Wynalda has found his experiences playing at the top level helps motivate and encourage the Silverbacks players. Speaking before their NASL title encounter with the New York Cosmos, he related the levels of anticipation ahead a World Cup on home soil.
"It's the feeling where you go, 'Oh my God I'm going to play in a World Cup'", he says. "You wait, and you wait, and you study, you study, and you play a bunch of friendlies, and then all of a sudden, there you are at the World Cup, and all the emotions hit you. Nobody can prepare themselves fully for that feeling. It's how you deal with it in the moment that defines you. It's the little moments that define you."
From the pitch to the broadcast studio
As much as Wynalda's career experiences are helping to instil a winning culture into the Silverbacks, he found nothing could prepare him for life in the broadcasting booth.

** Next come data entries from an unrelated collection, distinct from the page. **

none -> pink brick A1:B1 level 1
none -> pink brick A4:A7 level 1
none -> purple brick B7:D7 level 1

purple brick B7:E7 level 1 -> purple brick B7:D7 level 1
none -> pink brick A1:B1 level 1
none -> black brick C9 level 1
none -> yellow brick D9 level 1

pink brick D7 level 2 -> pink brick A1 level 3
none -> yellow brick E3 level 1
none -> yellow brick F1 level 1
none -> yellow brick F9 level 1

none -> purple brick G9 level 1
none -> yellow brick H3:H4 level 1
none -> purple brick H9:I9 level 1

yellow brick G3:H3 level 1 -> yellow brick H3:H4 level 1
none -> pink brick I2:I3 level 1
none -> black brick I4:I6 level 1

"They are very different preparations," he said. "Playing was so much easier, it’s painful. Even when you have the utmost confidence, when you watch, you have no control. It’s hard to watch as a fan. I feel for the fans, because I am a fan right there with you. It’s a hard thing to watch.
"Playing is different. The guys that played with me will tell you I was very intense. I unfortunately treated it like war at times. I took things personal. I knew that those things made me better. If I got angry, or if somebody aggravated me, or forced me to get angry, usually the soccer got better. My team-mates used to love to get me angry for whatever reason because it was a part of who I was as a player. I can’t afford to do that anymore. I’ve got to do my job."

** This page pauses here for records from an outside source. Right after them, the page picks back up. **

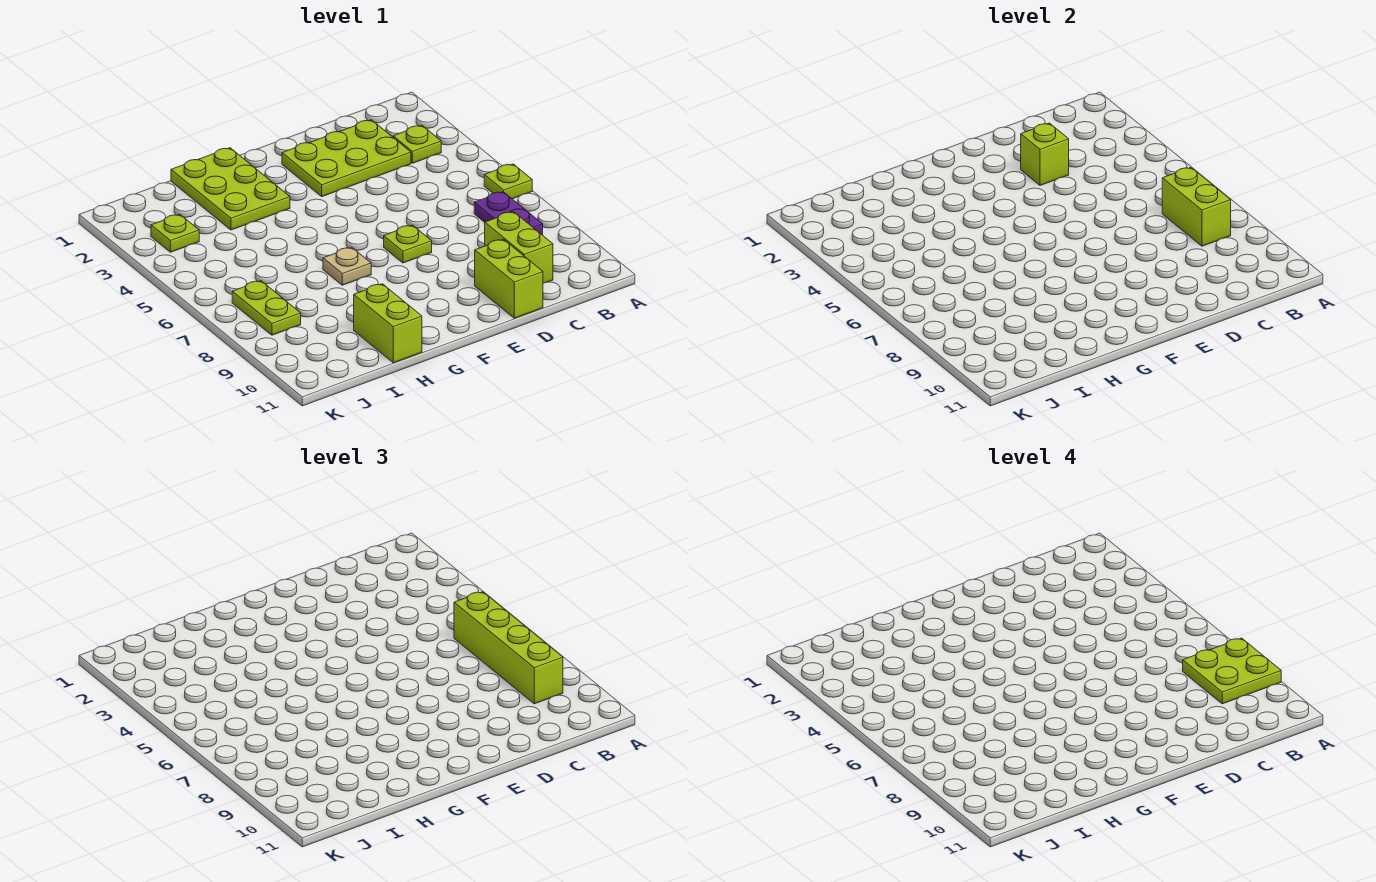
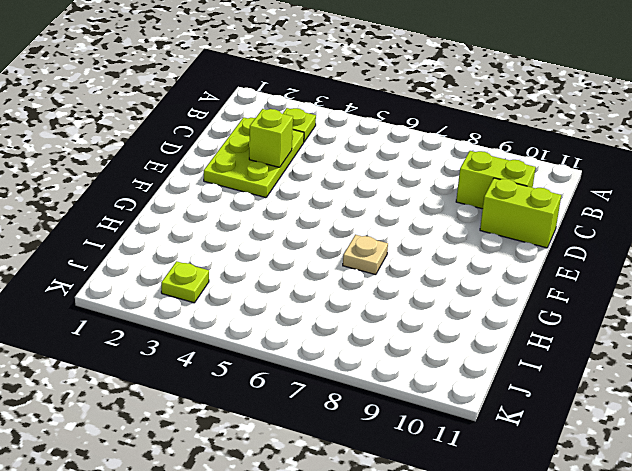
none -> lime plate A6 level 1
none -> purple plate B7:B8 level 1
none -> lime plate E7 level 1

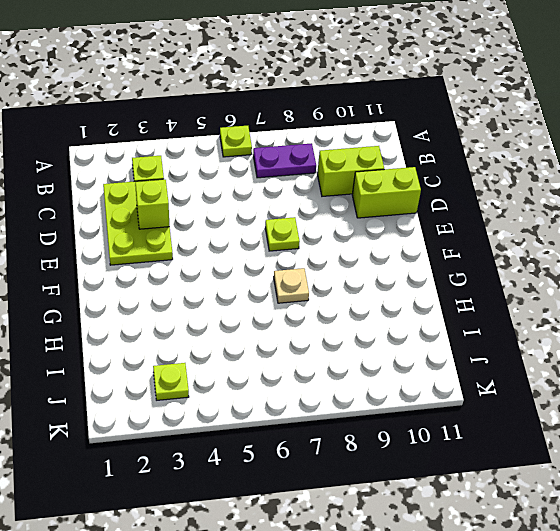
none -> lime plate G1:H3 level 1
none -> lime brick H10:H11 level 1
none -> lime plate J7:J8 level 1

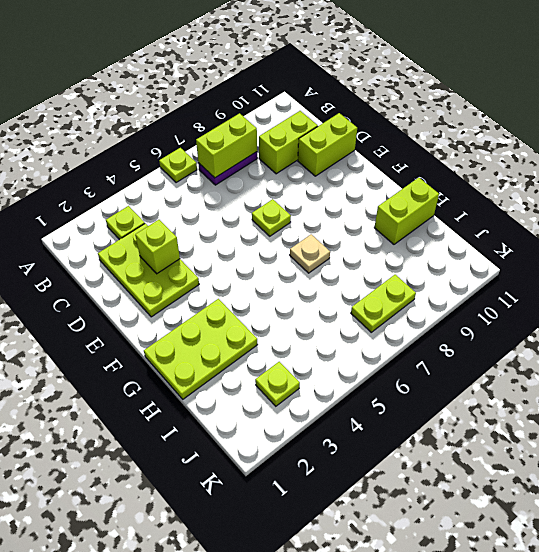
none -> lime brick B6:B9 level 3
none -> lime plate A8:B9 level 4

Heading into the NASL title match, Wynalda explained how he would give his pre-match speech to the Silverbacks' players. "This game will be defined by a total of eight to ten seconds. That’s all you're going to remember. But in that moment that matters, who are you?"
He was right. The championship was eventually decided by one moment, and unfortunately for Wynalda and the Silverbacks, that moment belonged to former Spain international and Cosmos midfielder Marcos Senna, who struck a stunning volley after a free-kick early in the second half in front of a stunned Silverbacks Park.

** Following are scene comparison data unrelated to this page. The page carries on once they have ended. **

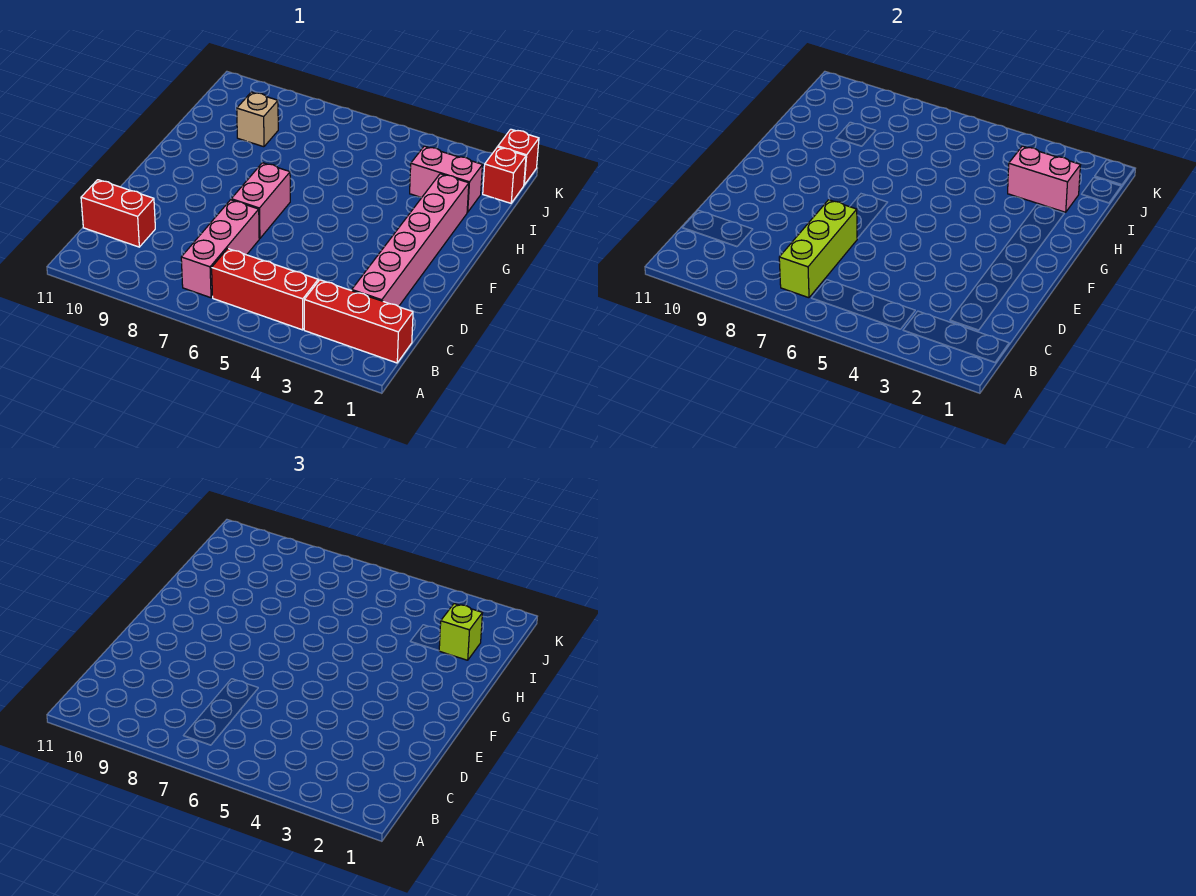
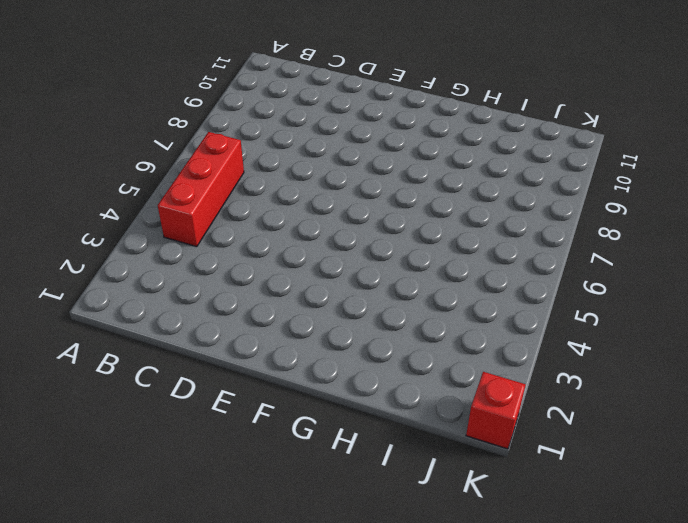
none -> red brick B1:B3 level 1
none -> pink brick B7:D7 level 1
none -> pink brick C2:H2 level 1

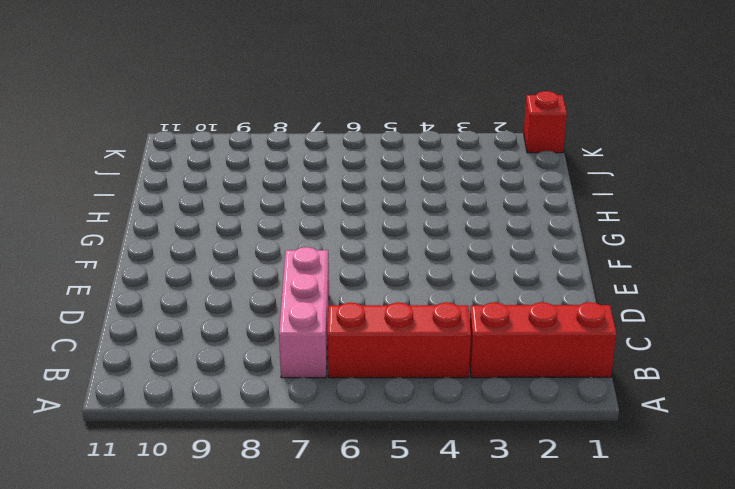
none -> pink brick C2:H2 level 1
none -> red brick C10:C11 level 1
none -> pink brick E7:F7 level 1

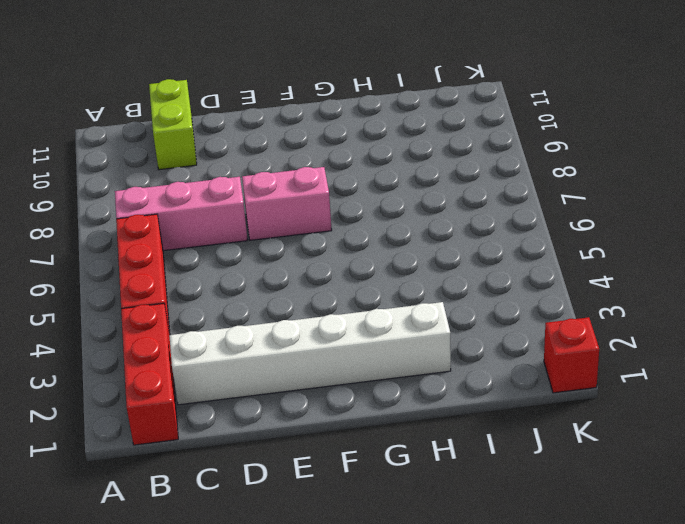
white brick C2:H2 level 1 -> pink brick C2:H2 level 1
lime brick C10:C11 level 1 -> red brick C10:C11 level 1
none -> pink brick I2:I3 level 1
none -> tan brick I9 level 1
none -> red brick J1 level 1

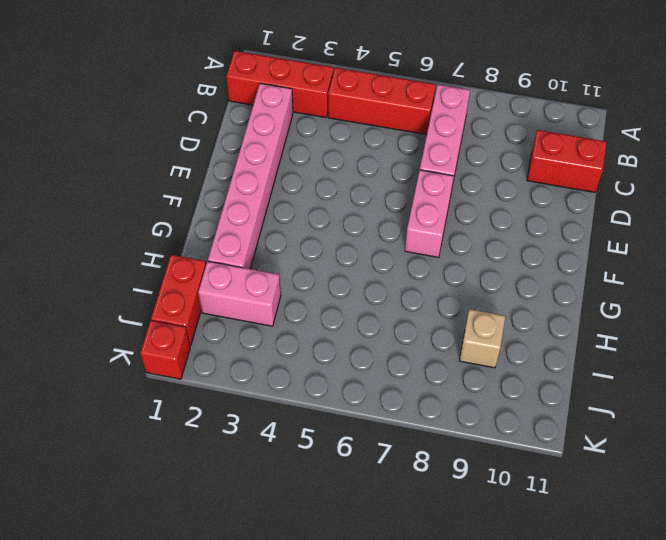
red brick I1:J1 level 1 -> red brick J1 level 1
none -> lime brick B7:D7 level 2
none -> pink brick I2:I3 level 2
none -> lime brick I2 level 3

Despite the Silverbacks not pulling off a surprise victory against the Cosmos, Wynalda himself has been on the victorious side in a shock win. The USA pulled off one of the most significant wins in their 100-year footballing history, a 3-0 triumph over Argentina in the 1995 Copa America.
"You’re never going to forget that. Maradona (who was at the match as a spectator) walked into our locker room and cried. Everybody stopped. We all looked at him and we were going, ‘Oh my God that’s Maradona and why is he crying?' He said, 'I’m not crying because Argentina lost. I’m crying because the Americans played so beautifully'."
Wynalda's life in football can be charted by moments, some heart-breaking and some heart-stopping, but he says it's what one does with these moments that determines history.
"Defining moments in our life happen all the time, it’s our responsibility to recognise them. That’s it."